Evening everyone. I started in on the cleaning and inspection today, now that the days are getting shorter and all... I'm running about 15' of smooth wall flex liner, down a terra cotta flue, through an old heatilator and into a PE Super insert. When I went up to inspect the cap and liner connection before sweeping, I found the liner to be about 6" below where I had left it last year! I mean, the liner was no longer attached to the hose clamp on the top plate, but was in the terra cotta flue, as if it had shrunk. It had previously had about 2" of clearance above the hose clamp on the top plate when I tightened it up last Fall. Has this ever happened to anyone else? Something similar happened a couple of years ago and I tugged the liner back up to the top plate and tightened it on. I have sinced replaced that liner with the double/smooth wall flex liner referenced above. I know these liners are supposed to expand and contract but this seems extreme! I am thinking of just attaching one of these and adding the difference in leftover liner I still have. Any thoughts? Thanks in advance.
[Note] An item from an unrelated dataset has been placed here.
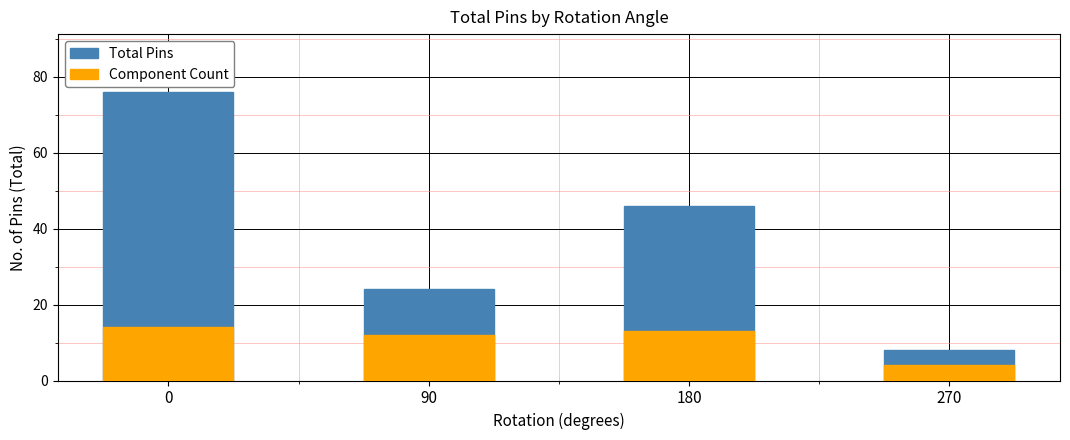

What is the smallest value displayed?

4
What size terra cotta flue do you have? All I can think of is if the flue is a bit larger than the liner, it may be dropping down with all the space inside the flue. Doesn't explain why the liner is slipping out of the cap.
You need to have the liner secured with screws at both ends. A stainless steel strap clamp is woefully insufficient. The corrugated liner will compress to some degree under it's own weight and slump to a lower height. Over a long run, even a little compression will result in a short fall
Stainless Liners will not compress or expand, especially the 2 ply smooth-wall liner. If you have 15' you cannot stretch it or compress it. Normally the Top Plate Band Clamp is all you need to hold the liner place, but you could run a couple of stainless screws, to help hold it. 15' can't be that heavy, and if it is attached to your insert, I'm not sure how it could move?????
Mine is about 16 feet... and I am always mindful of it slumping when I remove the cap. I have a section of it in my backyard leftover from the install. It doesn't compress much, but inside of a larger clay flue it can certainly slump. I noticed that installing it.
I installed my own and IIRC I certainly didn’t pull up (increase tension) on the liner prior to securing it at the top. So I essentially let it slump prior to clamping it at the top. Is it possible that the liner was pulled prior to being secured? Is it a straight shot or are there any bends? I agree with a couple stainless screws at the top once pulled back up. Mine is 25’.
Thanks for the responses. It seems that the terracotta flue being somewhat wider than the liner was probably the culprit and it slumped down. Rather than wrenching on it to get it back up to height, I just used some leftover pipe I had left from install and purchased this adapter to connect the two sections. Seems to work.